# Shrimp and puff pastry shells???



## pdswife (Jul 31, 2006)

I have a pound of shrimp (raw)
and some frozen puff pastry shells.


Does anyone have a recipe that uses both of those item?


----------



## jpmcgrew (Jul 31, 2006)

You want to make whats called a vol au vent. Look at this recipe no need to get the crab just use more shrimp.
http://thegarlicpress.net/shrimp_and_crab_vol_au_vent.htm


----------



## Corinne (Jul 31, 2006)

How about "Shrimp Newburg" instead of Lobster Newburg? 
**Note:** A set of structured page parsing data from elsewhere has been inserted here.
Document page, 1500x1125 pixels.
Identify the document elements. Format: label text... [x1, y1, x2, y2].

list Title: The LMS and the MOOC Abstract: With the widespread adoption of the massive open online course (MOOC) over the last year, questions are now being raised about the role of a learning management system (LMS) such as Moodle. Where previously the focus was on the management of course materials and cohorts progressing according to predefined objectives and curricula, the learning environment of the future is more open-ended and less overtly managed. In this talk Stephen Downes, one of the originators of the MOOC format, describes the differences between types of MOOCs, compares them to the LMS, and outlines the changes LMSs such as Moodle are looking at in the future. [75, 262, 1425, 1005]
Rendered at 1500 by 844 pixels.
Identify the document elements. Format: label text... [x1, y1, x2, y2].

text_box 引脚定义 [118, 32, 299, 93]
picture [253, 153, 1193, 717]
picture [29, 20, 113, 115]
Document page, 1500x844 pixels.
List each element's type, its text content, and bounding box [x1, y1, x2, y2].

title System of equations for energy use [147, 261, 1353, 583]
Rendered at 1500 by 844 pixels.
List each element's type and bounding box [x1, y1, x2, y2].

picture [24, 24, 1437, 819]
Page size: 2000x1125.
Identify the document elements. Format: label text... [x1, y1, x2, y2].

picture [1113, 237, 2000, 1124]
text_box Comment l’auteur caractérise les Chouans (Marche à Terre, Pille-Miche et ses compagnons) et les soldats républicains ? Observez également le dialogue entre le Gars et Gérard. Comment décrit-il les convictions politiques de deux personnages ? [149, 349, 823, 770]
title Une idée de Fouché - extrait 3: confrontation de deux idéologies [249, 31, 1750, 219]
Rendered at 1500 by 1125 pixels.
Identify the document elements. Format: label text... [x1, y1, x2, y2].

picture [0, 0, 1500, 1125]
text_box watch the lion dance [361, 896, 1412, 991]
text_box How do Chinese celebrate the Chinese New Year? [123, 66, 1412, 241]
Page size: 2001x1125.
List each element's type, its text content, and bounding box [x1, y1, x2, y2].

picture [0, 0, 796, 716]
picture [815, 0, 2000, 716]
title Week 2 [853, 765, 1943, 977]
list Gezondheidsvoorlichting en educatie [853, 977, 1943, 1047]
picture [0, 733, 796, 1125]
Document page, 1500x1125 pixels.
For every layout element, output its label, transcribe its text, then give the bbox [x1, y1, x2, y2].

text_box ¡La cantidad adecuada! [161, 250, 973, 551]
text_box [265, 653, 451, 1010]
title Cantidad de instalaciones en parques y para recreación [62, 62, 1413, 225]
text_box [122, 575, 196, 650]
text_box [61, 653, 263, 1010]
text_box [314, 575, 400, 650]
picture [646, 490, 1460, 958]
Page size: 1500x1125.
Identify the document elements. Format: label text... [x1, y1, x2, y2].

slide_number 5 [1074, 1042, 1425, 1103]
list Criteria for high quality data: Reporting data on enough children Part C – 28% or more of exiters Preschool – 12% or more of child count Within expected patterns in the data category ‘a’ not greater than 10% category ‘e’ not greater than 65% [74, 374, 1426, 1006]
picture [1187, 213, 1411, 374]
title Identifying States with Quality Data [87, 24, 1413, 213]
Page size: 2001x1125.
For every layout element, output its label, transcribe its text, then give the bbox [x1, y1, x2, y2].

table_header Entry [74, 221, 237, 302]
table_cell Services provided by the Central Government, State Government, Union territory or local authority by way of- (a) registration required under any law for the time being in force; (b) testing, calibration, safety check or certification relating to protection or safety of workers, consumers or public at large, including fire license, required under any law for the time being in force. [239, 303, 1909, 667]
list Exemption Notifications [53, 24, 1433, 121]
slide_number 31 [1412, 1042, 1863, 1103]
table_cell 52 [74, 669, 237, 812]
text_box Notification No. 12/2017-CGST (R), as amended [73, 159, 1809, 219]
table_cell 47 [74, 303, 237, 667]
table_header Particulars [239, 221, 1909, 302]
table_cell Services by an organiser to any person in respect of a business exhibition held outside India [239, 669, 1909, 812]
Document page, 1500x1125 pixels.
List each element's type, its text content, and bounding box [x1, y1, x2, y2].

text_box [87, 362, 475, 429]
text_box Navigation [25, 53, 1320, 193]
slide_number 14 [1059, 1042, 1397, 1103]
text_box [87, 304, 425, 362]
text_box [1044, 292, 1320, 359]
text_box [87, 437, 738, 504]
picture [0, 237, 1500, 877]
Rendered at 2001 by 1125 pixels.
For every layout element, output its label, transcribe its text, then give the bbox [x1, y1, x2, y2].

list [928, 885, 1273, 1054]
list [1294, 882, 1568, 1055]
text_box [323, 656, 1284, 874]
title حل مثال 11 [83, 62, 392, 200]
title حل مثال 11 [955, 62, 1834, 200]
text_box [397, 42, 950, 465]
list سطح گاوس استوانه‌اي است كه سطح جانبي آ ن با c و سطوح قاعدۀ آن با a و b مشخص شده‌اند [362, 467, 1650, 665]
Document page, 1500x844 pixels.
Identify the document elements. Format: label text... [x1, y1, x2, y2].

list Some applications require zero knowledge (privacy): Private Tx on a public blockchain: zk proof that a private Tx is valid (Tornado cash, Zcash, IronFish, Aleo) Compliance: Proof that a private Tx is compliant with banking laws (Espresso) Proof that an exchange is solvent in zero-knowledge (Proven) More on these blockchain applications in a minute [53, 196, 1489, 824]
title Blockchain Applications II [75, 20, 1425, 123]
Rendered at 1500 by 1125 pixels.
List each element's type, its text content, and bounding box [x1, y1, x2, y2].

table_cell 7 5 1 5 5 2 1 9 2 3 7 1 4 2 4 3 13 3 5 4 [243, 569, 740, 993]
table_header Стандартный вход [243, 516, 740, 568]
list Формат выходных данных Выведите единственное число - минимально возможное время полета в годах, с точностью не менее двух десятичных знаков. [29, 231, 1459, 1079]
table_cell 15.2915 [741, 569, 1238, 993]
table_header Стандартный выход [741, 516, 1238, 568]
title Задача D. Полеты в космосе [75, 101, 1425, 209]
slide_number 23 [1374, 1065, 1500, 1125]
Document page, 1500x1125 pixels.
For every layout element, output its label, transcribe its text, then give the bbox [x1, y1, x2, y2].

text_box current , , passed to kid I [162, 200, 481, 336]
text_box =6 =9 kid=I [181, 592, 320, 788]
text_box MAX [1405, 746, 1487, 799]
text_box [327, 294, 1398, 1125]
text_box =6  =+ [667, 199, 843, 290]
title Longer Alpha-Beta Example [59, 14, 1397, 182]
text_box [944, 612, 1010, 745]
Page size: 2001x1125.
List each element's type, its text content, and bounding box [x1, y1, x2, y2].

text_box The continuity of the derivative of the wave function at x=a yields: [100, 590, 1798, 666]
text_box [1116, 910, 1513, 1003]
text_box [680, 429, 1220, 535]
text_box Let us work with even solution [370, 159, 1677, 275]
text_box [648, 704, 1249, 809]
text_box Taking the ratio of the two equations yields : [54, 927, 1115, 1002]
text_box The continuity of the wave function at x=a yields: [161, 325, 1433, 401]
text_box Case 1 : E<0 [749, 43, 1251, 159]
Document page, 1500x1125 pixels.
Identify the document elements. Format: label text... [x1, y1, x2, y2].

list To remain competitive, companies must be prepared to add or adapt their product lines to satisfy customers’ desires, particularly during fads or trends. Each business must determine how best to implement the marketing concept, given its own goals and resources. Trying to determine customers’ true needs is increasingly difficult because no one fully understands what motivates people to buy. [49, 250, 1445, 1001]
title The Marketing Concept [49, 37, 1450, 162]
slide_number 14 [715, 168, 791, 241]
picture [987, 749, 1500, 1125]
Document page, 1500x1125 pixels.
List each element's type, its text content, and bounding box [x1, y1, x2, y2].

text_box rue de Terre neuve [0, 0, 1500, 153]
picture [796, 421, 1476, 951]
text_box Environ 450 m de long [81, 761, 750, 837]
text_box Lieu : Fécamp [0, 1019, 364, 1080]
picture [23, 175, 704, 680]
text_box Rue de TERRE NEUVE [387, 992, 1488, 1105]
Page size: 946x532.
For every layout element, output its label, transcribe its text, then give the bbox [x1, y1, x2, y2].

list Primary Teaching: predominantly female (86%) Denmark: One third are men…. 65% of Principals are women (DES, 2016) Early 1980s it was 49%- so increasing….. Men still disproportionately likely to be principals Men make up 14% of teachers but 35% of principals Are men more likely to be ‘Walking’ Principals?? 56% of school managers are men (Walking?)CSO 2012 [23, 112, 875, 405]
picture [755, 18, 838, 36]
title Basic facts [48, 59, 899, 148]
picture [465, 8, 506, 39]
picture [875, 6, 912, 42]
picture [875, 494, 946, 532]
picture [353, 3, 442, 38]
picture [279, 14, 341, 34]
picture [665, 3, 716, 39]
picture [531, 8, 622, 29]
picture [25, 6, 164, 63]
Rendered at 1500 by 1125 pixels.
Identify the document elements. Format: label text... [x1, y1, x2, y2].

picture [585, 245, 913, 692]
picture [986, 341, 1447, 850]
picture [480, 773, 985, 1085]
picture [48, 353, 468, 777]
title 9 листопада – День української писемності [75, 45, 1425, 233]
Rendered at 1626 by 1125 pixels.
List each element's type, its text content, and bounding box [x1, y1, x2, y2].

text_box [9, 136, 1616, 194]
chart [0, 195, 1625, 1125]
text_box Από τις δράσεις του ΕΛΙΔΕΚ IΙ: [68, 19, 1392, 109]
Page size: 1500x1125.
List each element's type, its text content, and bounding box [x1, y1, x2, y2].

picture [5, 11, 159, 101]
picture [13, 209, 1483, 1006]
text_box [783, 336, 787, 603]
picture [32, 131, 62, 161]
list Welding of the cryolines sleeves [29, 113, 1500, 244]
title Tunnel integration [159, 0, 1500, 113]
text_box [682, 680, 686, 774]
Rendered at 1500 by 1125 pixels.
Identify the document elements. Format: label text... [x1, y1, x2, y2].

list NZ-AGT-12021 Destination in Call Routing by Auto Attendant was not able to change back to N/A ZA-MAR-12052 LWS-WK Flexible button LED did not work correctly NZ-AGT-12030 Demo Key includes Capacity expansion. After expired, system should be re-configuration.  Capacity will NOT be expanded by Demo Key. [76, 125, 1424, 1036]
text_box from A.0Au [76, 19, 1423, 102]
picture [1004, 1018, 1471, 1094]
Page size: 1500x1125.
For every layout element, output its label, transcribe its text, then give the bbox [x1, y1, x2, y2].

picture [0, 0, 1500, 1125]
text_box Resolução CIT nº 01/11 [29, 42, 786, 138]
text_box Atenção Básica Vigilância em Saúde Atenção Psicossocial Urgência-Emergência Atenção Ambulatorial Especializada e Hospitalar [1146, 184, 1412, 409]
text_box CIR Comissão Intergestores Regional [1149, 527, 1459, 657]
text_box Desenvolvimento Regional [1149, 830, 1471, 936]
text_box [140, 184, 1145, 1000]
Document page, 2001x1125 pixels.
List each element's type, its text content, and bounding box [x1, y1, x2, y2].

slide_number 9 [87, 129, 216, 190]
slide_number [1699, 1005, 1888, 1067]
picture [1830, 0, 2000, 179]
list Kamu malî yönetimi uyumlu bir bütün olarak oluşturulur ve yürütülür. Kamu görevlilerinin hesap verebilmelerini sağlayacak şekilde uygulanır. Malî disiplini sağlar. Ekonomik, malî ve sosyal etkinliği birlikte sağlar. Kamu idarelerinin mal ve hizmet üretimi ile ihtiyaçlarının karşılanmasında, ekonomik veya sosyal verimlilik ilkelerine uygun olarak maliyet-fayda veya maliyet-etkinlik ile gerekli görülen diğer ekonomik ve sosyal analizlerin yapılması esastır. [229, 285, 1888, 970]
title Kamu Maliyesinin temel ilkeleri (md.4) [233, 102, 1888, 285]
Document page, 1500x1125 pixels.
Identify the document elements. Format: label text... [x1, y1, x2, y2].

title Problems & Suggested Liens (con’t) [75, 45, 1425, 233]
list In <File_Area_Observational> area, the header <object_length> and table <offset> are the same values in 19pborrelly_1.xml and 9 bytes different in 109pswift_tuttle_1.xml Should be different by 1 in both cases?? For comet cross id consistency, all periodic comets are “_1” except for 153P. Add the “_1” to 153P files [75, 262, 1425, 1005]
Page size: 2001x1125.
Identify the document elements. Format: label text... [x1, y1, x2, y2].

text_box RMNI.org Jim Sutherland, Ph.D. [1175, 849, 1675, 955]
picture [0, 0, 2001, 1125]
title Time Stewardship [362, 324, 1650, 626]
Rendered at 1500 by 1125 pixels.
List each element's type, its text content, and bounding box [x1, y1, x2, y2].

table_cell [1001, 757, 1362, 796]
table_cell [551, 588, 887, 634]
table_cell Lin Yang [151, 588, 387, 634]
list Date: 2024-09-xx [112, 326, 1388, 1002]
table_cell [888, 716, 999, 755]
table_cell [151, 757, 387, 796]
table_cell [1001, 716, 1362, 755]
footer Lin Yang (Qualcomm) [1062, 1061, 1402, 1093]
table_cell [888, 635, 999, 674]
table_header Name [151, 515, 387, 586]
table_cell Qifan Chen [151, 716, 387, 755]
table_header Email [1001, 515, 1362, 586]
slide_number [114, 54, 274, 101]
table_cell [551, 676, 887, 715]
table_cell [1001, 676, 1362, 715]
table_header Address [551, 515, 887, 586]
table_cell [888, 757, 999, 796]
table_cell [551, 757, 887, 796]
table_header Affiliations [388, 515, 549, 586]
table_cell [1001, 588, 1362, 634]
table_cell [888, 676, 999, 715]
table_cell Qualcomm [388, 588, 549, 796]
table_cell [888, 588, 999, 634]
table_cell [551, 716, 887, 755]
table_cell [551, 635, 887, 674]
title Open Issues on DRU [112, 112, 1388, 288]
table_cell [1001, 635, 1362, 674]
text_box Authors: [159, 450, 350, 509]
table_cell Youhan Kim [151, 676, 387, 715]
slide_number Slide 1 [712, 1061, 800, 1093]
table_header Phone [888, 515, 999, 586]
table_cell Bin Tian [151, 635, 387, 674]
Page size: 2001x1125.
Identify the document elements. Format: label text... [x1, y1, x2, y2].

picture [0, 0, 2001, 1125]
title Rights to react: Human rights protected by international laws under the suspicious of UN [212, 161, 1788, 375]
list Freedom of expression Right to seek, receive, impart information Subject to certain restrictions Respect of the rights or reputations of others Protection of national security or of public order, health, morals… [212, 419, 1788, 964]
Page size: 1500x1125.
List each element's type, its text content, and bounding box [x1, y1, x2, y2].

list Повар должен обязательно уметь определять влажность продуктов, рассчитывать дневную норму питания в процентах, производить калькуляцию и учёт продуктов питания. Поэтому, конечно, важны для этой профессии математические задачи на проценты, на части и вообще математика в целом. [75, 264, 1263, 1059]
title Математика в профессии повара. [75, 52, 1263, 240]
I'm picturing the shrimp in a creamy sauce with mushrooms and.... I dunno what else.

Shrimp ala King?!


----------



## pdswife (Jul 31, 2006)

jpmcgrew said:
			
		

> You want to make whats called a vol au vent. Look at this recipe no need to get the crab just use more shrimp.
> http://thegarlicpress.net/shrimp_and_crab_vol_au_vent.htm




Oh that sounds good!
I have everything but the spinach.  Maybe I'll wait 
until after I go to the store tomorrow!!

Thanks!!


----------



## pdswife (Jul 31, 2006)

Corinne said:
			
		

> How about "Shrimp Newburg" instead of Lobster Newburg?
> 
> I'm picturing the shrimp in a creamy sauce with mushrooms and.... I dunno what else.
> 
> Shrimp ala King?!


Another good idea.

I knew I could count on you guys!

Thanks!


----------



## amber (Jul 31, 2006)

Not an actual recipe, but it's funny you mentioned this because I was looking at the puff pastry shells in my grocery store and the picture on it showed a shrimp, placed into the puff shell.  I also saw a recipe for shrimp marinated in a chipolte pepper and adobe sauce (in a can).  So you marinate the shrimp for a couple hours ish, and then grill them or broil, and stuff one or two into the puff pastry shell for an appetizer.  Spicy, yet the puff pastry cools it down a bit.


----------



## SharonT (Jul 31, 2006)

Shrimp Salad is also lovely in baked puff pastry shells


----------